LA PRENSA informó en su edición de este lunes 17 de junio que la Organización Internacional del Trabajo (OIT) ha abogado por el restablecimiento de la libertad de organización sindical y empresarial en Nicaragua.
La OIT es el organismo especializado de la Organización de Naciones Unidas (ONU) que se ocupa de los asuntos relacionados con el trabajo, las relaciones laborales y la interacción de los trabajadores con los empresarios y el Estado, en los países miembros de la ONU y a la vez parte de los convenios de la OIT.
Nicaragua, precisamente, es parte del “Convenio sobre la libertad sindical y la protección del derecho de sindicación”, más conocido como Convenio 87, que fue aprobado en 1948 y Nicaragua lo ratificó el 31 de octubre de 1967. Este Convenio establece en su artículo 1 que todos los Estados miembros de la OIT que lo han ratificado se obligan ellos mismos a poner en práctica las disposiciones sobre respeto a la libertad sindical, de acuerdo con lo establecido en el artículo 2: “Los trabajadores y los empleadores, sin ninguna distinción y sin autorización previa, tienen el derecho de constituir las organizaciones que estimen convenientes, así como el de afiliarse a estas organizaciones, con la sola condición de observar los estatutos de las mismas”.
Esta es una disposición de derecho internacional y por lo tanto de obligatorio cumplimiento para el Estado de Nicaragua. Pero no lo respeta, de manera que los trabajadores no tienen libertad de sindicalización y las organizaciones gremiales de los empleadores, o sea las cámaras empresariales y el Consejo Superior de la Empresa Privada (Cosep), fueron liquidadas y confiscadas por el régimen. Además los principales líderes gremiales de la empresa privada fueron encarcelados, desterrados y privados de su nacionalidad. Lo mismo que hizo con otros más de 200 nicaragüenses castigados por haber demandado libertad, democracia, justicia y respeto a los derechos humanos; es decir, el cumplimiento de lo establecido en la Constitución Política de Nicaragua.

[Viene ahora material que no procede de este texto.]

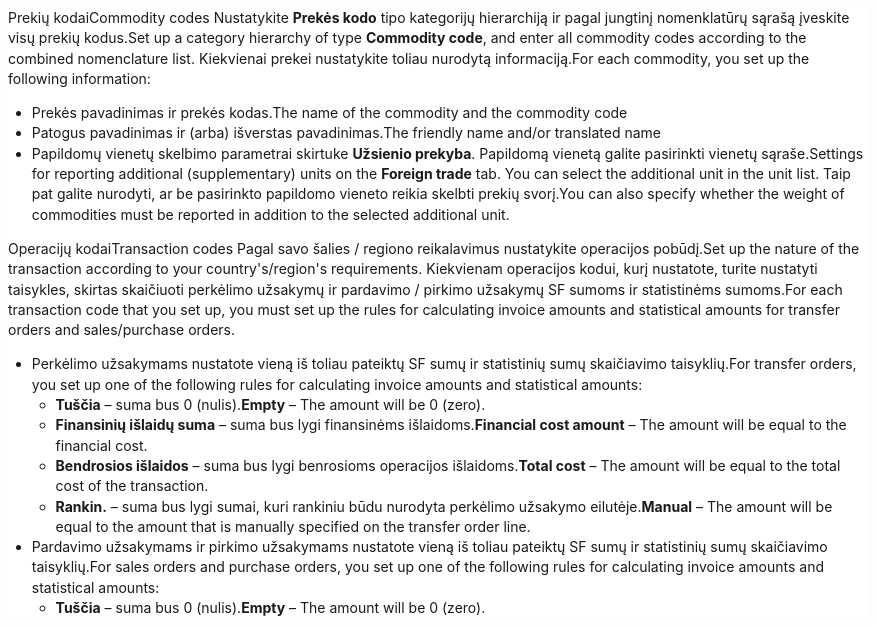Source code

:<td><span data-ttu-id="d747b-180">Prekių kodai</span><span class="sxs-lookup"><span data-stu-id="d747b-180">Commodity codes</span></span></td>
<td><span data-ttu-id="d747b-181">Nustatykite <strong>Prekės kodo</strong> tipo kategorijų hierarchiją ir pagal jungtinį nomenklatūrų sąrašą įveskite visų prekių kodus.</span><span class="sxs-lookup"><span data-stu-id="d747b-181">Set up a category hierarchy of type <strong>Commodity code</strong>, and enter all commodity codes according to the combined nomenclature list.</span></span> <span data-ttu-id="d747b-182">Kiekvienai prekei nustatykite toliau nurodytą informaciją.</span><span class="sxs-lookup"><span data-stu-id="d747b-182">For each commodity, you set up the following information:</span></span>
<ul>
<li><span data-ttu-id="d747b-183">Prekės pavadinimas ir prekės kodas.</span><span class="sxs-lookup"><span data-stu-id="d747b-183">The name of the commodity and the commodity code</span></span></li>
<li><span data-ttu-id="d747b-184">Patogus pavadinimas ir (arba) išverstas pavadinimas.</span><span class="sxs-lookup"><span data-stu-id="d747b-184">The friendly name and/or translated name</span></span></li>
<li><span data-ttu-id="d747b-185">Papildomų vienetų skelbimo parametrai skirtuke <strong>Užsienio prekyba</strong>. Papildomą vienetą galite pasirinkti vienetų sąraše.</span><span class="sxs-lookup"><span data-stu-id="d747b-185">Settings for reporting additional (supplementary) units on the <strong>Foreign trade</strong> tab. You can select the additional unit in the unit list.</span></span> <span data-ttu-id="d747b-186">Taip pat galite nurodyti, ar be pasirinkto papildomo vieneto reikia skelbti prekių svorį.</span><span class="sxs-lookup"><span data-stu-id="d747b-186">You can also specify whether the weight of commodities must be reported in addition to the selected additional unit.</span></span></li>
</ul></td>
</tr>
<tr class="even">
<td><span data-ttu-id="d747b-187">Operacijų kodai</span><span class="sxs-lookup"><span data-stu-id="d747b-187">Transaction codes</span></span></td>
<td><span data-ttu-id="d747b-188">Pagal savo šalies / regiono reikalavimus nustatykite operacijos pobūdį.</span><span class="sxs-lookup"><span data-stu-id="d747b-188">Set up the nature of the transaction according to your country&#39;s/region&#39;s requirements.</span></span> <span data-ttu-id="d747b-189">Kiekvienam operacijos kodui, kurį nustatote, turite nustatyti taisykles, skirtas skaičiuoti perkėlimo užsakymų ir pardavimo / pirkimo užsakymų SF sumoms ir statistinėms sumoms.</span><span class="sxs-lookup"><span data-stu-id="d747b-189">For each transaction code that you set up, you must set up the rules for calculating invoice amounts and statistical amounts for transfer orders and sales/purchase orders.</span></span>
<ul>
<li><span data-ttu-id="d747b-190">Perkėlimo užsakymams nustatote vieną iš toliau pateiktų SF sumų ir statistinių sumų skaičiavimo taisyklių.</span><span class="sxs-lookup"><span data-stu-id="d747b-190">For transfer orders, you set up one of the following rules for calculating invoice amounts and statistical amounts:</span></span>
<ul>
<li><span data-ttu-id="d747b-191"><strong>Tuščia</strong> – suma bus 0 (nulis).</span><span class="sxs-lookup"><span data-stu-id="d747b-191"><strong>Empty</strong> – The amount will be 0 (zero).</span></span></li>
<li><span data-ttu-id="d747b-192"><strong>Finansinių išlaidų suma</strong> – suma bus lygi finansinėms išlaidoms.</span><span class="sxs-lookup"><span data-stu-id="d747b-192"><strong>Financial cost amount</strong> – The amount will be equal to the financial cost.</span></span></li>
<li><span data-ttu-id="d747b-193"><strong>Bendrosios išlaidos</strong> – suma bus lygi benrosioms operacijos išlaidoms.</span><span class="sxs-lookup"><span data-stu-id="d747b-193"><strong>Total cost</strong> – The amount will be equal to the total cost of the transaction.</span></span></li>
<li><span data-ttu-id="d747b-194"><strong>Rankin.</strong> – suma bus lygi sumai, kuri rankiniu būdu nurodyta perkėlimo užsakymo eilutėje.</span><span class="sxs-lookup"><span data-stu-id="d747b-194"><strong>Manual</strong> – The amount will be equal to the amount that is manually specified on the transfer order line.</span></span></li>
</ul></li>
<li><span data-ttu-id="d747b-195">Pardavimo užsakymams ir pirkimo užsakymams nustatote vieną iš toliau pateiktų SF sumų ir statistinių sumų skaičiavimo taisyklių.</span><span class="sxs-lookup"><span data-stu-id="d747b-195">For sales orders and purchase orders, you set up one of the following rules for calculating invoice amounts and statistical amounts:</span></span>
<ul>
<li><span data-ttu-id="d747b-196"><strong>Tuščia</strong> – suma bus 0 (nulis).</span><span class="sxs-lookup"><span data-stu-id="d747b-196"><strong>Empty</strong> – The amount will be 0 (zero).</span></span></li>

A esta situación anormal se ha referido la Conferencia Mundial del Trabajo, de la OIT en una reunión celebrada en Ginebra, Suiza, del 3 al 14 de junio corriente, la cual “exigió el restablecimiento de las organizaciones empresariales clausuradas en los últimos años, entre ellas el Cosep y todas sus cámaras, y devolver la nacionalidad a los dirigentes empresariales desnacionalizadas”.
Pero ni la OIT ni cualquiera otro organismo de derecho internacional pueden obligar a hacer tal cosa al régimen de Nicaragua, ni este demuestra que estaría dispuesto a hacerlo por su propia voluntad. Los regímenes autoritarios solo cumplen las normas del derecho internacional que les interesa y conviene cumplir, jamás aquellas que llaman y jurídicamente obligan a respetar los derechos de las personas y de las organizaciones sociales y políticas independientes.
En realidad, las normas del derecho internacional son hechas para Estados democráticos, no para los regímenes autoritarios que lamentablemente abundan en el mundo actual.